TASK: Copy out all the entries word for word.

(DATA SUPPLIED Opens)

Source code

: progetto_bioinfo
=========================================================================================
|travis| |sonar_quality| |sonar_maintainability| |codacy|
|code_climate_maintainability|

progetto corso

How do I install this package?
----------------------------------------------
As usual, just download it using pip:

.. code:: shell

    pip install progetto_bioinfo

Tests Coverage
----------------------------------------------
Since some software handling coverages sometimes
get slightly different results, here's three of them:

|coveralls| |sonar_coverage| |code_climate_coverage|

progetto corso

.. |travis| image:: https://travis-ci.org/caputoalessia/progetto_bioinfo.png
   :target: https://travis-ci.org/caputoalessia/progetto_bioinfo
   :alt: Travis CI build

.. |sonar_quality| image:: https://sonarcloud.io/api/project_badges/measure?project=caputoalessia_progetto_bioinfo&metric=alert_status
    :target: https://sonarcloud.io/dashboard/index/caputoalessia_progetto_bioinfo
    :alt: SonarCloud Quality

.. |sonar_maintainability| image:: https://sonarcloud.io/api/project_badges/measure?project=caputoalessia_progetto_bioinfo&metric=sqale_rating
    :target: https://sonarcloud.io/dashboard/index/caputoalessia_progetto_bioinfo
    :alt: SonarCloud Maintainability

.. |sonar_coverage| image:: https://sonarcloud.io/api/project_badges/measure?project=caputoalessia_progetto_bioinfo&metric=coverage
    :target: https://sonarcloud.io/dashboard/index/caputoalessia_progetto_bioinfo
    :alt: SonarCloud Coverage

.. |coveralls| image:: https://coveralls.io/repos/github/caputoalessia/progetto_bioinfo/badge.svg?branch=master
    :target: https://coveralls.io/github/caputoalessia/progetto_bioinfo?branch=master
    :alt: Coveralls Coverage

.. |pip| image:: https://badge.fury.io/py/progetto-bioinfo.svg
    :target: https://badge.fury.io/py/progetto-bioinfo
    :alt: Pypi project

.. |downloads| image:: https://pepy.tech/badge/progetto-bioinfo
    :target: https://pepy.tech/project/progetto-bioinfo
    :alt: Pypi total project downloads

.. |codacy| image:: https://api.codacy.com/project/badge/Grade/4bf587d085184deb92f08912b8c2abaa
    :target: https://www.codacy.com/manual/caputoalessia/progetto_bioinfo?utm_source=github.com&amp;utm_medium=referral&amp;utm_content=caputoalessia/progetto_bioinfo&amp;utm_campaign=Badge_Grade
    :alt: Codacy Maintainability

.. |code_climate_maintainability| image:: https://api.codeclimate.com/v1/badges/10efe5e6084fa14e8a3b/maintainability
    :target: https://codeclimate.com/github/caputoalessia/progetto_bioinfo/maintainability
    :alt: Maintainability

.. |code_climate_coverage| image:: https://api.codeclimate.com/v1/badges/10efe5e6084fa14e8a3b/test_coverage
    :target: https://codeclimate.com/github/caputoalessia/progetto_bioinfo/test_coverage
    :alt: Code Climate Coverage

(DATA SUPPLIED Closes)

OUTPUT FOR THIS TASK:
Source code

: progetto_bioinfo
=========================================================================================
|travis| |sonar_quality| |sonar_maintainability| |codacy|
|code_climate_maintainability|

progetto corso

How do I install this package?
----------------------------------------------
As usual, just download it using pip:

.. code:: shell

    pip install progetto_bioinfo

Tests Coverage
----------------------------------------------
Since some software handling coverages sometimes
get slightly different results, here's three of them:

|coveralls| |sonar_coverage| |code_climate_coverage|

progetto corso

.. |travis| image:: https://travis-ci.org/caputoalessia/progetto_bioinfo.png
   :target: https://travis-ci.org/caputoalessia/progetto_bioinfo
   :alt: Travis CI build

.. |sonar_quality| image:: https://sonarcloud.io/api/project_badges/measure?project=caputoalessia_progetto_bioinfo&metric=alert_status
    :target: https://sonarcloud.io/dashboard/index/caputoalessia_progetto_bioinfo
    :alt: SonarCloud Quality

.. |sonar_maintainability| image:: https://sonarcloud.io/api/project_badges/measure?project=caputoalessia_progetto_bioinfo&metric=sqale_rating
    :target: https://sonarcloud.io/dashboard/index/caputoalessia_progetto_bioinfo
    :alt: SonarCloud Maintainability

.. |sonar_coverage| image:: https://sonarcloud.io/api/project_badges/measure?project=caputoalessia_progetto_bioinfo&metric=coverage
    :target: https://sonarcloud.io/dashboard/index/caputoalessia_progetto_bioinfo
    :alt: SonarCloud Coverage

.. |coveralls| image:: https://coveralls.io/repos/github/caputoalessia/progetto_bioinfo/badge.svg?branch=master
    :target: https://coveralls.io/github/caputoalessia/progetto_bioinfo?branch=master
    :alt: Coveralls Coverage

.. |pip| image:: https://badge.fury.io/py/progetto-bioinfo.svg
    :target: https://badge.fury.io/py/progetto-bioinfo
    :alt: Pypi project

.. |downloads| image:: https://pepy.tech/badge/progetto-bioinfo
    :target: https://pepy.tech/project/progetto-bioinfo
    :alt: Pypi total project downloads

.. |codacy| image:: https://api.codacy.com/project/badge/Grade/4bf587d085184deb92f08912b8c2abaa
    :target: https://www.codacy.com/manual/caputoalessia/progetto_bioinfo?utm_source=github.com&amp;utm_medium=referral&amp;utm_content=caputoalessia/progetto_bioinfo&amp;utm_campaign=Badge_Grade
    :alt: Codacy Maintainability

.. |code_climate_maintainability| image:: https://api.codeclimate.com/v1/badges/10efe5e6084fa14e8a3b/maintainability
    :target: https://codeclimate.com/github/caputoalessia/progetto_bioinfo/maintainability
    :alt: Maintainability

.. |code_climate_coverage| image:: https://api.codeclimate.com/v1/badges/10efe5e6084fa14e8a3b/test_coverage
    :target: https://codeclimate.com/github/caputoalessia/progetto_bioinfo/test_coverage
    :alt: Code Climate Coverage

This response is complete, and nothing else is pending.